It’s a matter of interpretation.
The fate of concealed guns in Missouri might come down to the meaning of one word.
“What does the word ‘shall’ mean?” said Rick Hardy, an MU professor of political science who has taught U.S. and Missouri constitutional law. “If ‘shall’ is permissive as opposed to restrictive, then you’ve got a different outcome.”
Missouri’s conceal-and-carry law, declared invalid by St. Louis Circuit Judge Steven Ohmer last week, stands a good chance of debate in the state Supreme Court. Attorney General Jay Nixon appealed to the high court to put the case on the fast track, though the court has not yet taken the case.
Ohmer’s decision hinged on a clause in the state constitution that affirms the right of citizens to bear arms in their defense. It also states, however, that “this shall not justify the wearing of concealed weapons.”
Hardy said if the case goes to the state Supreme Court, interpretation of that clause will be a matter of politics rather than constitutional sense.
“This is going to be a political decision disguised as a judicial decision,” Hardy said. “You can find legal fodder to make your case on either side.”
Of Missouri’s seven Supreme Court judges, four were appointed by Democrat governors and three by a Republican governor. Longtime court watcher John Ballard of Ashland said the justices tend to lean toward the political preferences of the governors who appointed them. In this case, however, Ballard said the question before the court is a linguistic one.
“Anyone displeased with court rulings always says, ‘This is political,’” said Ballard, who was state specialist in governmental affairs with MU until that extension program was discontinued in 1992.
“It will go to the Supreme Court directly because it deals with constitutional interpretation,” Ballard said.
Ballard has been a private consultant on government matters for about 12 years, and he said a majority of the questions he receives deal with reading and interpreting laws.

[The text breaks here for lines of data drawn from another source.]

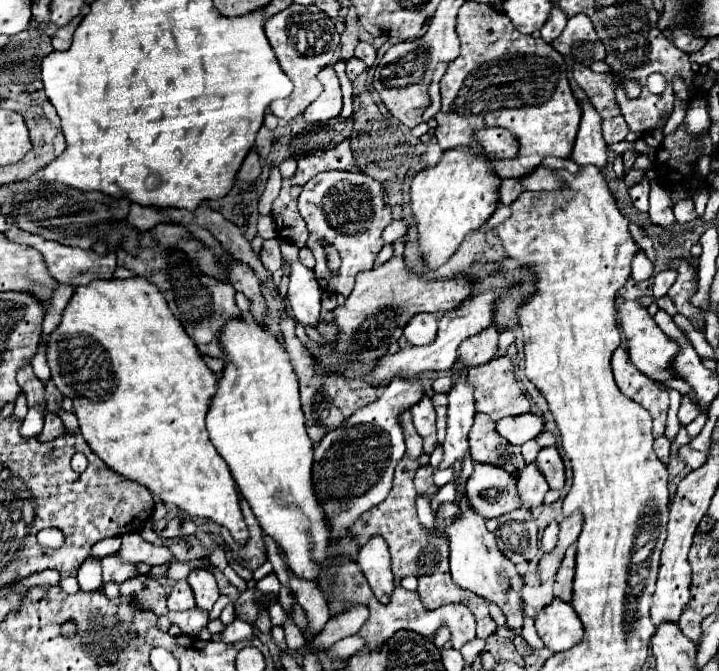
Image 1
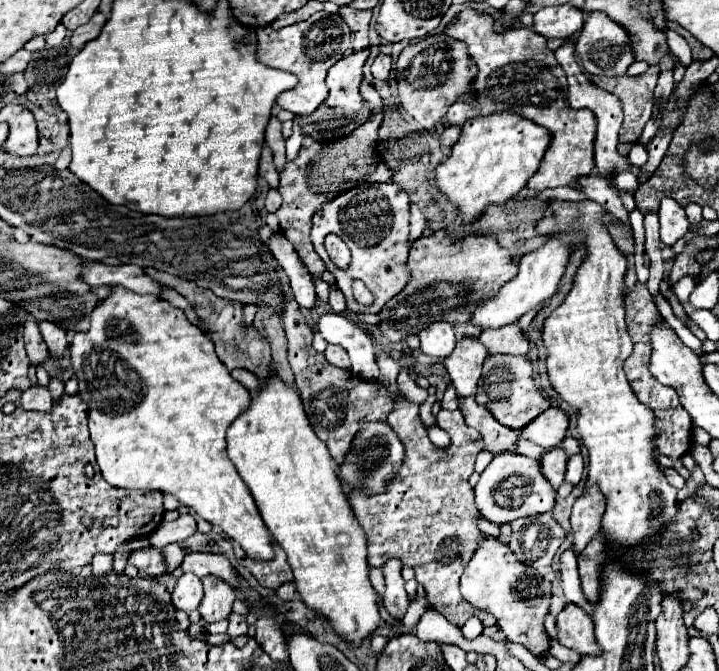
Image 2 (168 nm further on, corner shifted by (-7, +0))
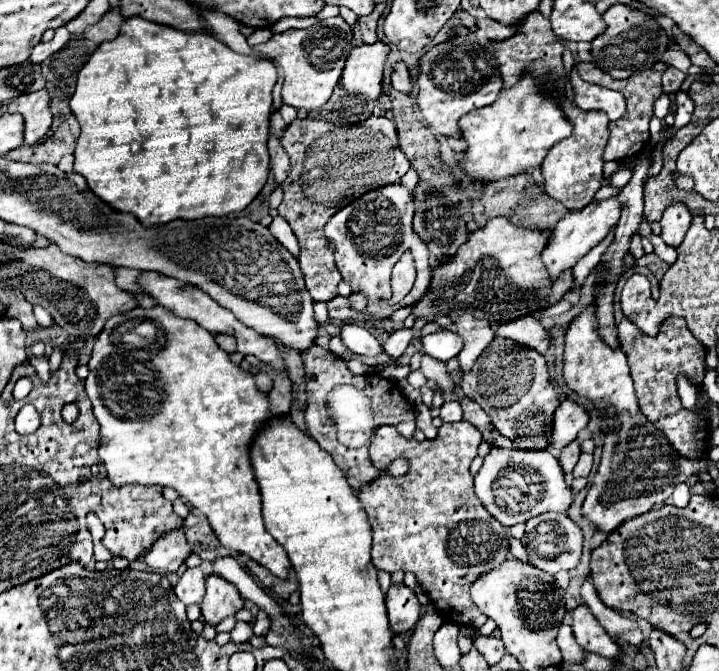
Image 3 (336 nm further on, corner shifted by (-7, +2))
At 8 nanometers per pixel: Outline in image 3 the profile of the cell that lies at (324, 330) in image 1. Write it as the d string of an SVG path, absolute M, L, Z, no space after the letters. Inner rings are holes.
M467 421L443 423L435 441L417 443L401 437L401 457L409 459L409 473L405 477L381 475L359 491L373 527L373 565L387 573L415 573L445 621L473 627L481 627L487 617L473 605L469 585L479 573L501 565L509 553L507 529L487 513L473 491L469 465L477 457L481 439L481 431Z

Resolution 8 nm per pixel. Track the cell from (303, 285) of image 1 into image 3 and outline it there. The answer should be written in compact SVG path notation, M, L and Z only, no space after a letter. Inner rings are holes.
M345 323L341 327L341 341L357 355L375 357L375 355L383 353L381 343L371 335L371 331L357 323Z

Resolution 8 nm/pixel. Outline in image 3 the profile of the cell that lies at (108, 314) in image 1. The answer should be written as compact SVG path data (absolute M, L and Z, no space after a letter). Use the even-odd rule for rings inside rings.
M161 305L149 311L137 307L111 317L95 341L89 369L85 391L101 425L99 457L109 473L109 481L113 485L139 483L173 487L183 501L205 513L223 547L249 555L273 575L285 579L291 561L285 549L277 545L263 527L261 493L249 461L253 439L273 417L267 393L257 389L253 375L233 363L229 353L215 343L207 329L165 311Z

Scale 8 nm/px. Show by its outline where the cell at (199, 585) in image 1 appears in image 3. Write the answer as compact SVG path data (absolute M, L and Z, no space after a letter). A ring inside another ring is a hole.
M219 575L207 577L207 593L201 603L201 613L209 625L221 623L225 617L235 615L243 607L239 591Z

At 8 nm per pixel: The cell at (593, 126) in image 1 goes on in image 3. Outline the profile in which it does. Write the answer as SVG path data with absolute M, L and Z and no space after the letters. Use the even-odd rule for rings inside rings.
M575 69L571 73L571 83L575 91L575 103L583 111L605 111L611 121L625 115L625 97L619 91L585 83Z

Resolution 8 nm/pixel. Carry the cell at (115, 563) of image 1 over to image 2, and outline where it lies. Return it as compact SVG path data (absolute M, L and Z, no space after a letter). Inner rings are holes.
M143 549L143 551L135 551L129 555L127 559L129 565L137 567L139 573L143 571L147 577L159 577L165 573L165 563L163 563L163 557L159 553L159 549Z

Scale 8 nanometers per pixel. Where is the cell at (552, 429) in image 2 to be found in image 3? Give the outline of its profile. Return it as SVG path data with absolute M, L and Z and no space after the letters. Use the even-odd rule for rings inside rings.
M563 399L559 409L555 411L555 423L553 423L553 433L551 433L551 445L549 445L549 453L553 453L555 457L559 457L561 449L565 445L569 445L571 441L575 441L577 433L589 423L589 415L587 411L577 405L571 399Z

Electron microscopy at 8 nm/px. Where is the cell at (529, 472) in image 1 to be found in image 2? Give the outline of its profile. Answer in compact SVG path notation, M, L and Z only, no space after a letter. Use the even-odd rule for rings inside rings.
M555 447L553 451L547 451L541 459L541 473L545 475L545 479L557 489L563 479L565 479L565 465L567 465L567 455L563 453L563 449Z

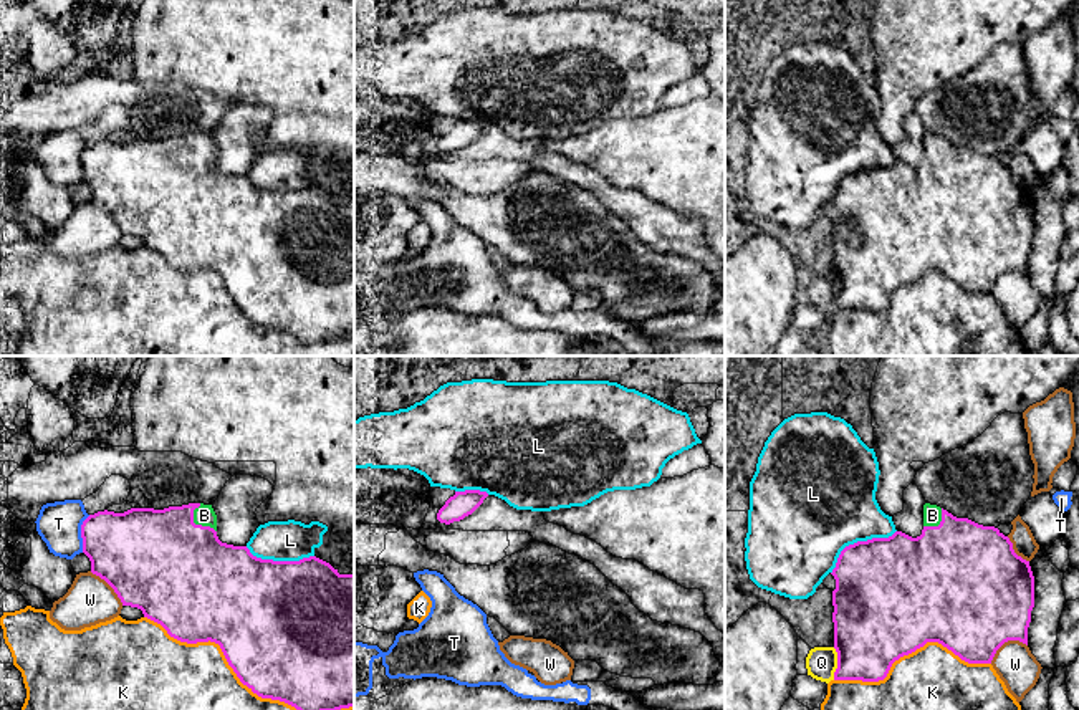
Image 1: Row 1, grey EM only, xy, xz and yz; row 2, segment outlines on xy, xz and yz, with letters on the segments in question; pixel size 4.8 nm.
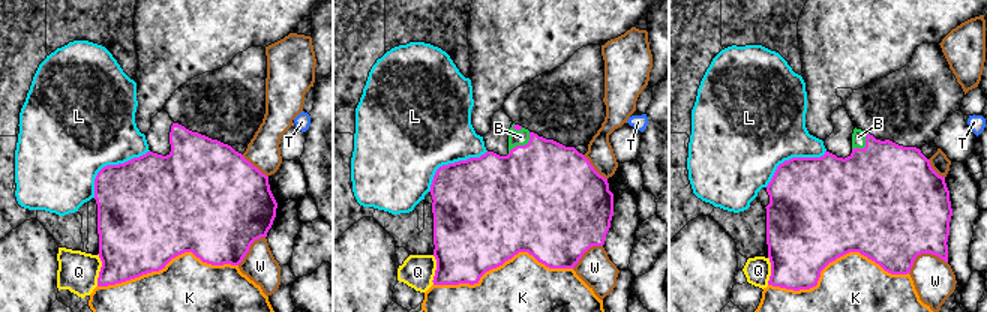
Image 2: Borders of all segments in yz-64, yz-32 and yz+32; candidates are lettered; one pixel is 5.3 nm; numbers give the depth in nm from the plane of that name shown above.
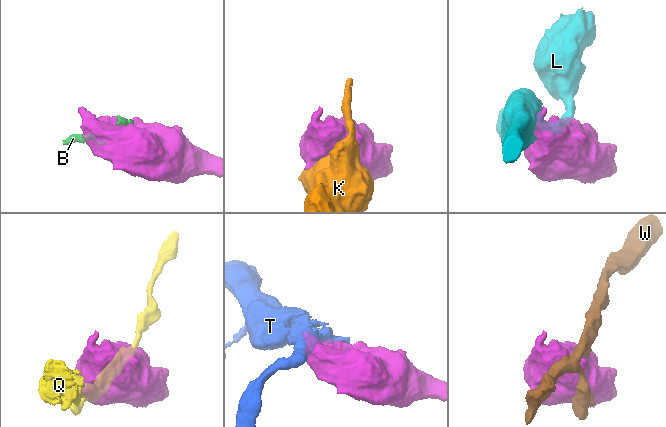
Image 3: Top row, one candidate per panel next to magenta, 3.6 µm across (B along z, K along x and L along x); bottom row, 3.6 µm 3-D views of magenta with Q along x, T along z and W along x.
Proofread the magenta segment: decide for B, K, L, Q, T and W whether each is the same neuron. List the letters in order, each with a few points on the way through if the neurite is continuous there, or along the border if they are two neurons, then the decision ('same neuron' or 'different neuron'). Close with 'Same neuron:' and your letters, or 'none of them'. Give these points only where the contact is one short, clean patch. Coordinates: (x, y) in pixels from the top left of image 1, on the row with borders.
B: same neuron
K: different neuron
L: different neuron
Q: different neuron
T: border along xy (90, 515), (81, 525), (81, 551); different neuron
W: different neuron
Same neuron: B

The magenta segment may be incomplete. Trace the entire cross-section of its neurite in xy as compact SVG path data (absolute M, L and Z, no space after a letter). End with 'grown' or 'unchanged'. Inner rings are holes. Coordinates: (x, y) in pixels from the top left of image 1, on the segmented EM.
M189 503L164 510L131 508L124 513L98 511L81 525L83 553L91 561L91 573L104 579L117 594L122 606L137 607L144 617L161 624L167 634L180 642L215 642L220 645L228 665L243 685L261 698L285 702L296 710L341 710L354 707L354 574L339 574L329 563L309 556L300 561L261 559L247 546L222 543L217 536L217 515L212 505Z; grown

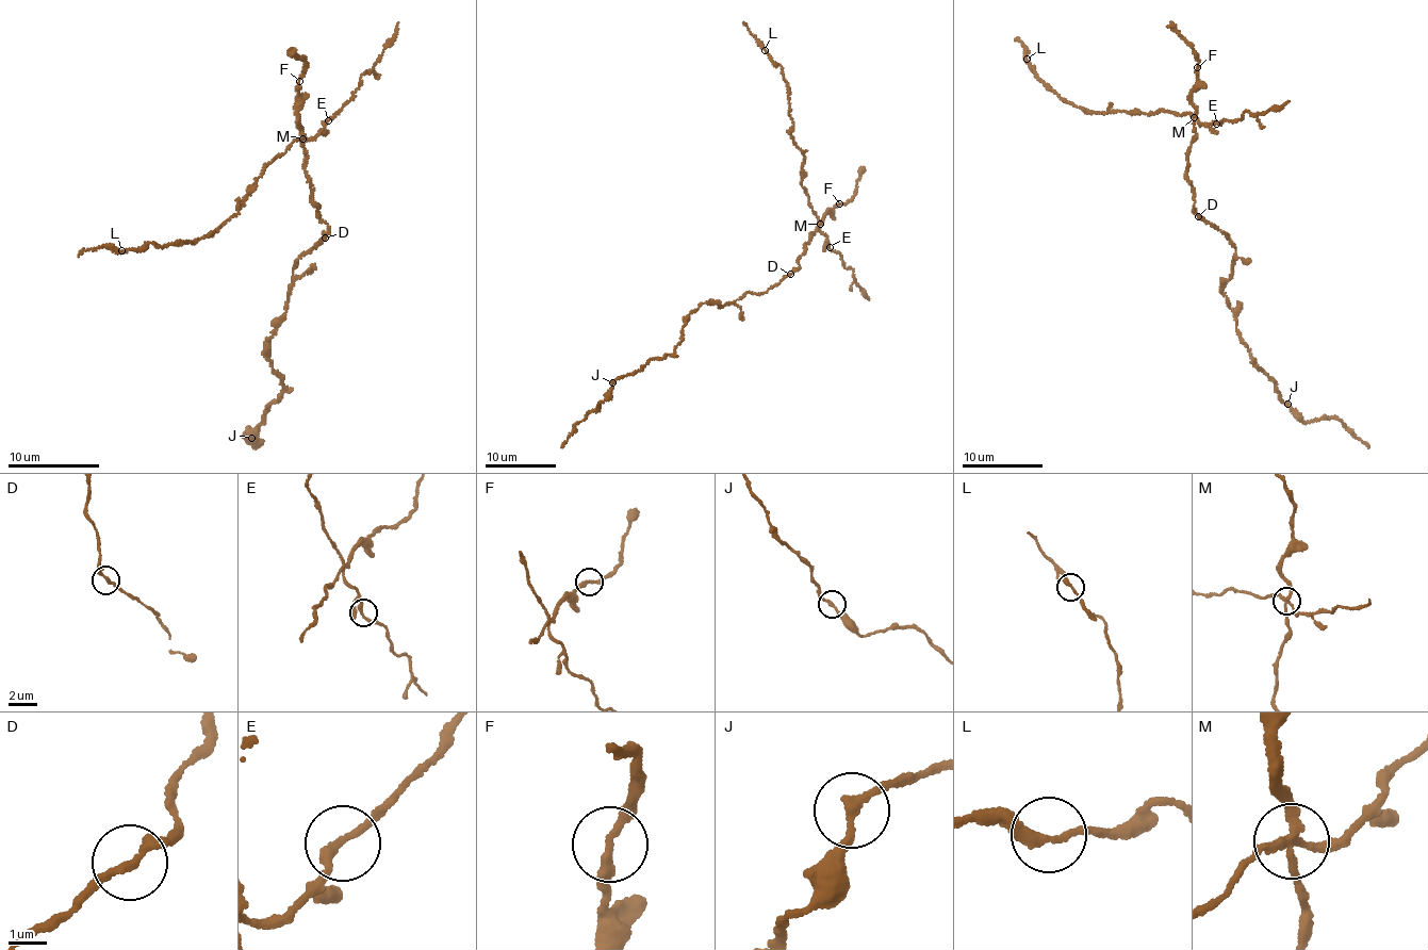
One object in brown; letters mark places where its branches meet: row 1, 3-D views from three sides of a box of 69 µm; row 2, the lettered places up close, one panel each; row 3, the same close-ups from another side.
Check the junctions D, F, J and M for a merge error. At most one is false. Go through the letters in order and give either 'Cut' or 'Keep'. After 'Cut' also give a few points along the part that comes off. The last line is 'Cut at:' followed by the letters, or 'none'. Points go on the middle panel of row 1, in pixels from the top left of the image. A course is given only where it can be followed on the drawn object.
D: Keep
F: Keep
J: Keep
M: Cut. Course of the part to remove: (819, 224), (802, 185), (804, 153), (792, 141), (788, 89), (780, 66), (771, 60), (742, 22)
Cut at: M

“There aren’t many rules” when it comes to making sense of legal language, Ballard said.
“Generally in interpreting law, ‘shall’ is taken to be mandatory,” Ballard said.
But without a clear precedent on conceal and carry, history is the question mark in this case — what attorneys call the “original intent” of the lawmakers.
“People are busy scouring things from 1875 trying to figure out what they meant,” said Kenneth Winn, Missouri’s state archivist.
Ohmer’s decision was the first answer to that question.
“Until now, there’s been no case on point as to what that phrase means,” said Richard Miller, an attorney for the plaintiffs who filed the lawsuit that waylaid the conceal-and-carry law.
“We didn’t find it, and the NRA didn’t find it,” Miller said.
Since the plaintiffs filed their suit, lawyers and reporters have been dredging up records of Missouri’s 1875 constitutional convention. Unfortunately, there aren’t many experts on the Missouri Constitution, said Roger Goldman, a professor of constitutional law at Saint Louis University.
“It’s not unusual that you can’t find people,” Goldman said. “State constitutions are typically ignored.”
Goldman said that’s why he wasn’t surprised that a constitutional question on this particular law took so long to emerge — after the law was debated, passed, vetoed and then voted into effect.
Although Gov. Bob Holden told the St. Louis Post-Dispatch he vetoed the law because he “didn’t think it was constitutional,” the veto order detailing his objections to the law makes no mention of the Missouri Constitution.